It is an oft-repeated line in the Army that “we have a rank structure.” It is usually said by Soldiers to their inferiors as a way to excuse their lack of logic applied to a particular decision. They will maintain that the rank system, with its power and privileges, creates a smoother running organization—one that is quick and absolute in times of crisis. If it weren’t for rank, the argument goes, then there would be friction at all levels of decision-making and communication. Subordinates would question their leaders, and parallel parts would move in dissonance.
But what of other organizations that are much more efficient without rank?

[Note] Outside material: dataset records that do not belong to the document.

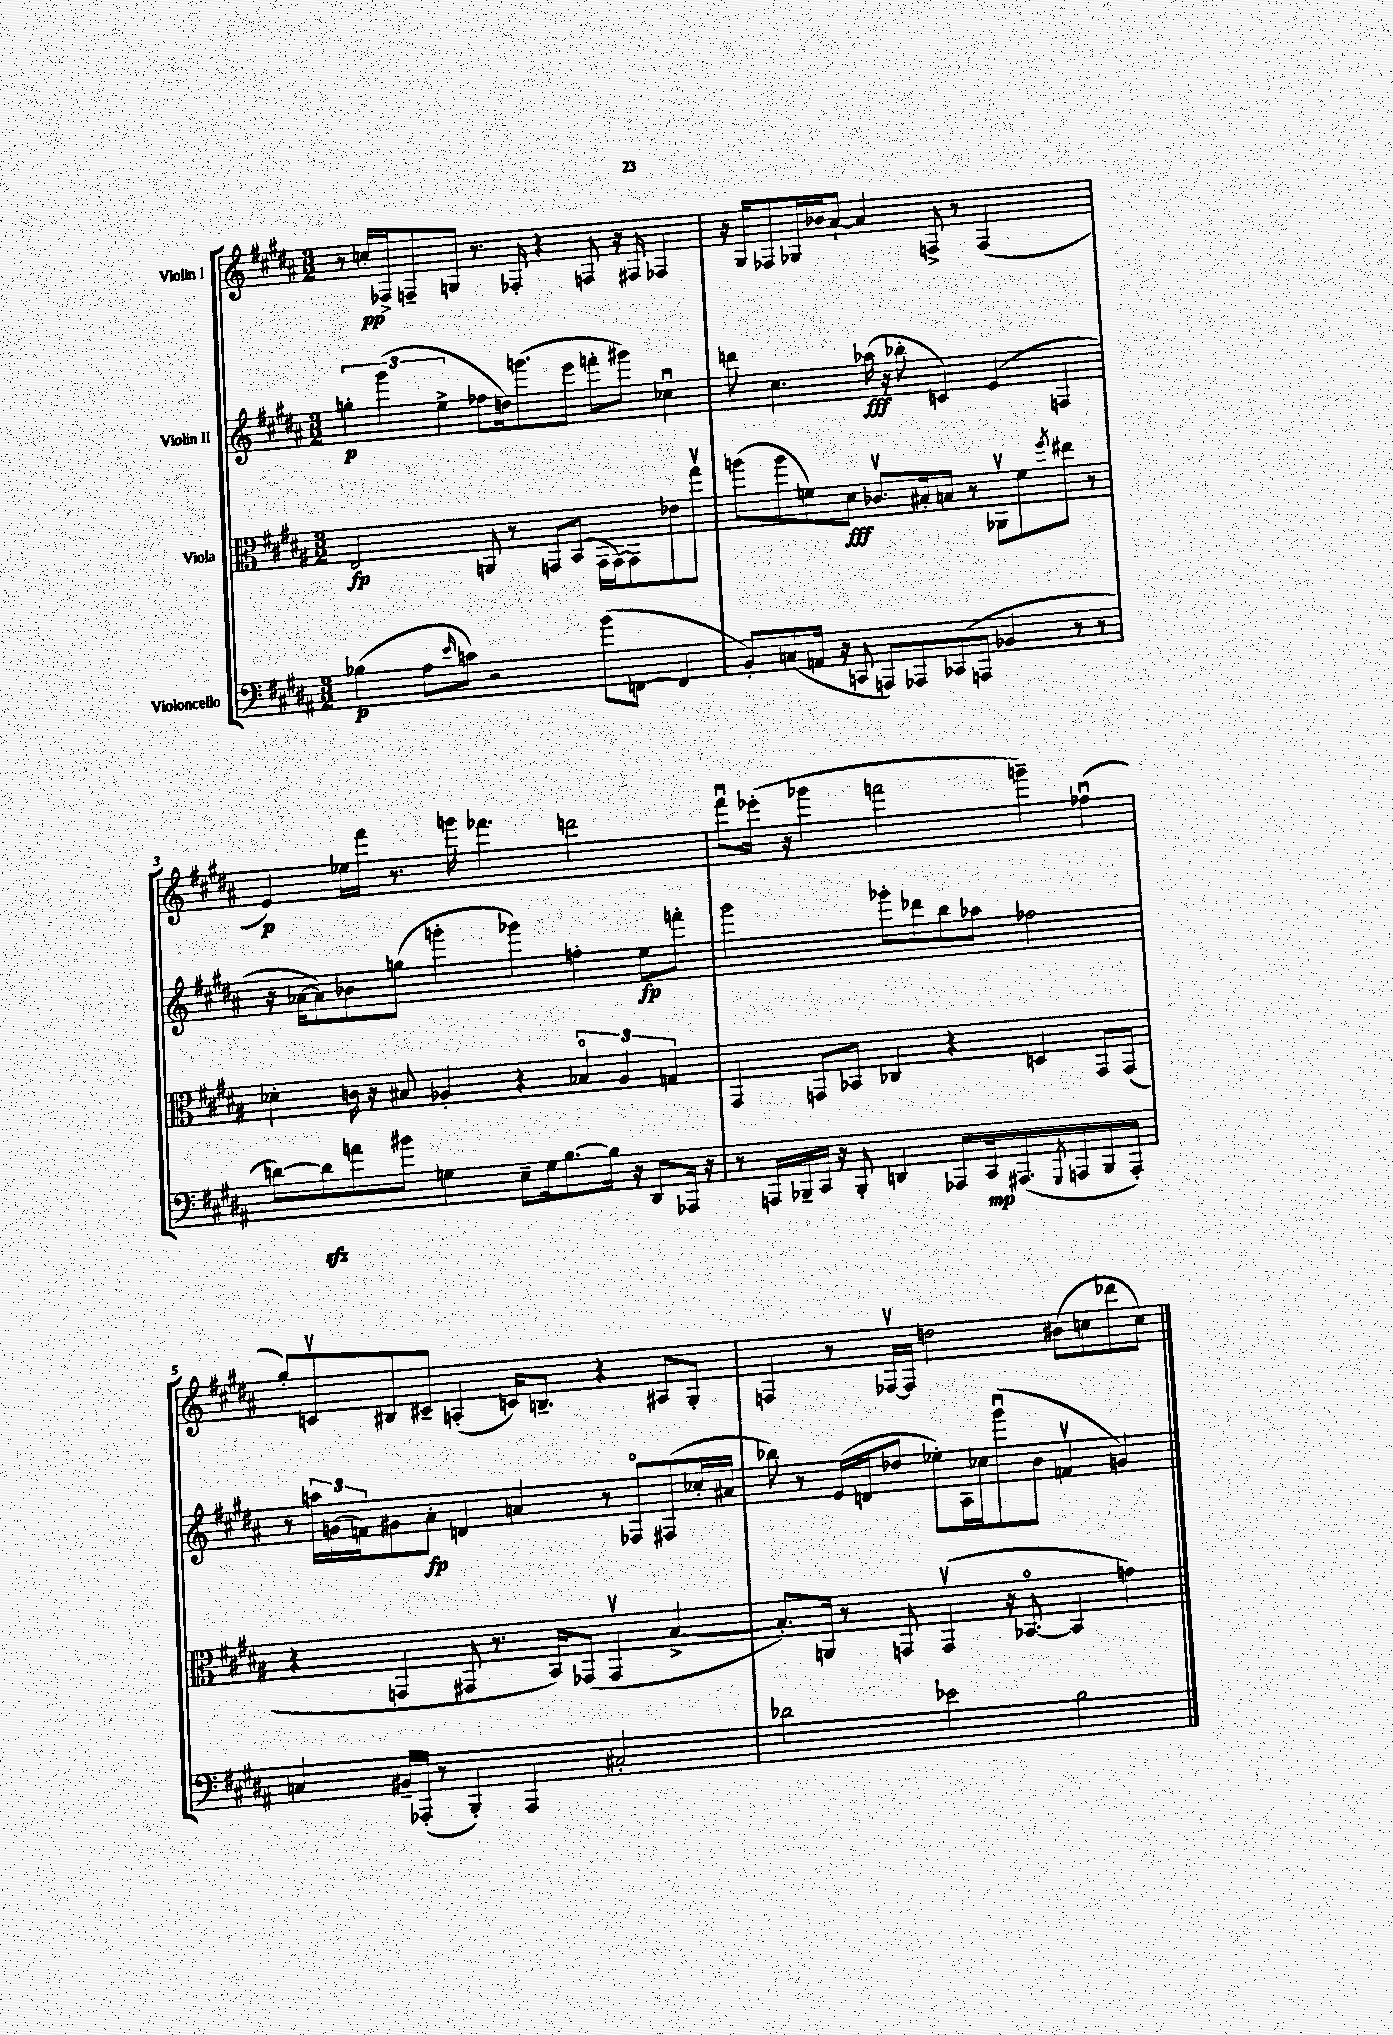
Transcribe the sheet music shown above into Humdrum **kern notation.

**kern	**kern	**kern	**kern
*staff4	*staff3	*staff2	*staff1
*clefF4	*clefC3	*clefG2	*clefG2
*k[f#c#g#d#a#]	*k[f#c#g#d#a#]	*k[f#c#g#d#a#]	*k[f#c#g#d#a#]
*M3/2	*M3/2	*M3/2	*M3/2
(4B-	2E	6gg'	8r
.	.	.	16cc'
.	.	(6ggg#	.
.	.	.	16F-^
8A#	.	.	8F~
.	.	6ee^	.
16qqe	.	.	.
8c)	.	.	8G
2r	8AA	8ff-	8.r
.	8r	16dd)	.
.	.	(8.ggg	16F-'
.	8GG	.	4r
.	(8BB	8eee	.
(8b	16GG	8fff'	8F
.	[16GG)	.	.
[8FF	8GG]	8ggg#)	16r
.	.	.	16F#
4FF]	8e-	4cc-u	4F-
.	8gg#v	.	.
=	=	=	=
8BB')	(8aa	8ddd	16r
.	.	.	16G#
(8C	8aa	4.cc#	8F-
16AA	8f)	.	16G-
16r	.	.	16b-
8CC	8d#	.	[8a#`
8AAA)	8.c-v	(16aa-	4a#]
.	.	16r	.
8AAA-	.	8bb-'	.
.	16B#'	.	.
(8CC-	8B	4c)	8F^
8AAA	8r	.	8r
4BB-	8AA-v	(4e	(2F
.	8f	.	.
.	8qff#	.	.
8r	8ee#	4F	.
8r	8r	.	.
=	=	=	=
[8d)	4d-'	16r	4e)
.	.	[16a-	.
8d]	.	8a-])	.
8a	16c	8b-	16ee-
.	16r	.	16fff#
8b#	8B#	(8gg	8.r
4G	4A-'	4ggg'	.
.	.	.	16ggg
.	.	.	4.fff-
8E~	4r	4ggg-)	.
16G	.	.	.
[8.B	.	.	.
.	6B-o	4ff'	2ddd
16B]	.	.	.
.	6A-	.	.
16r	.	.	.
8DD#	.	8ee	.
.	6G	.	.
16AAA-	.	8fff'	.
16r	.	.	.
=	=	=	=
8r	4GG#	2ggg#	8fff#u
16AAA	.	.	(16eee-'
16BBB-~	.	.	16r
16CC#	8GG	.	4ggg-
16r	.	.	.
8BBB-'	8BB-	.	.
4DD	4C-	8ggg-'	2fff
.	.	8ddd-	.
8AAA-	4r	8bb	.
16CC#	.	8aa-	.
(8.AAA#	.	.	.
.	4D	2ff-	4ggg~)
8qGGG#	.	.	.
8AAA	.	.	.
8BBB-	8GG	.	(4ff-u
8AAA')	(8GG	.	.
=	=	=	=
4C	4r	8r	8gg#')
.	.	24aa	8cv
.	.	(24g	.
.	.	24f)	.
16BB#~	4GG	8g#	8B#
(16AAA-'	.	.	.
8r	.	8a#'	8c#~
4BBB')	8GG#	4d	(4A'
.	8.r	.	.
4AAA-	.	4a	16c)
.	16BB)	.	8.B~
.	(8GG-	.	.
2C#'	4GG-v	8r	4r
.	.	8F-o	.
.	[4B^	(8F#	8A#
.	.	16cc-'	8G#'
.	.	16a#	.
=	=	=	=
2d-	8.B'])	8bb-)	4F
.	.	8r	.
.	16AA	.	.
.	8r	(16e	8r
.	.	16d	.
.	8GG	8dd-	[16F-v
.	.	.	16F-]
2e-	(4GGv	8ee-')	2dd
.	.	16A#	.
.	.	16cc-	.
.	16r	(8ggg#u	.
.	[8.BB-o	.	.
.	.	8b	.
2B	4BB-]	4fv	(8b#
.	.	.	8cc
.	4g)	4g)	8ddd-
.	.	.	8cc)
==	==	==	==
*-	*-	*-	*-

A well-run school, for instance, surely relies on a power hierarchy; but the absolutes that accompany rank are absent. Juniors are free to question their superiors and push back on controversial decisions. Many items are brought to the vote of committees and informal groups, where give and take, compromise, and consensus rule the day.
But every organization must have some type of hierarchy in order to get things done. Well, maybe not. Malcolm Gladwell writes of Gore Industries (manufacturers of Gore-Tex) in his bestseller, The Tipping Point, that relatively small groups of employees get work done in a very efficient and effective way. There are no rank privileges, and bosses are not afforded any undue authority. Everyone works as a team, and they have a very successful business.
But in wartime, neither the taxpayer nor and the Soldier has the luxury of such cavalier associations, according to the rank theory. The risks are too great, one may argue, and the price for deliberation or indecision too high.
The fatal flaw in the argument is that it assumes a wartime posture. Fortunately, however, the United States military is rarely in a combat posture. For example, even during “wartime,” most Soldiers are in training or a readiness mode. Deployments take only a fraction of the professional Soldier’s obligation. Even when an element is deployed to a forward position, few of the Soldiers actually work in combat jobs. Out of all those, even fewer see battle.
Many who have been in forward deployments may debate this, but the fact of the matter is that out of all the man-hours available in the Army, very, very few are spent in scenarios in which split-second decisions mean life or death.
If that’s true, then wouldn’t an organizational model that encourages every worker to think through procedures and challenge bad decisions be better prepared for any situation, combat included? Just because things need to happen precisely in battle doesn’t mean that it can’t be well-thought and understood by everyone involved.
Besides, most military activities are not life-or-death situations. They are usually in preparation for a worst-case scenario, thus minimizing risk to the organization. What if the Army taught all Soldiers how to think and lead?
But thinking means questioning, and as a veritable aristocracy, the military elites would never allow for that sort of revolutionary change.
The modern American military is still very ancient in many ways. It’s rank structure, as we know it, is as old as nation-states themselves. Is it too radical to imagine a military in which rank is obsolete? Have we evolved enough to change our way of thinking?
I wonder if all the tasks the military has to accomplish could be better accomplished without the weight of rank bogging down decision-making. How many bad choices and policies could be avoided if underlings felt empowered to call it as they saw it? If more people questioned orders, and leaders anticipated questions, how much better would those orders be? If more could participate in the formulation of plans, how much more thorough would those plans be?
We have developed as a society in positive ways, tending toward democracy and active participation for all. We also have learned a lot about how humans think and what motivates them. Might it be time for the military to catch up?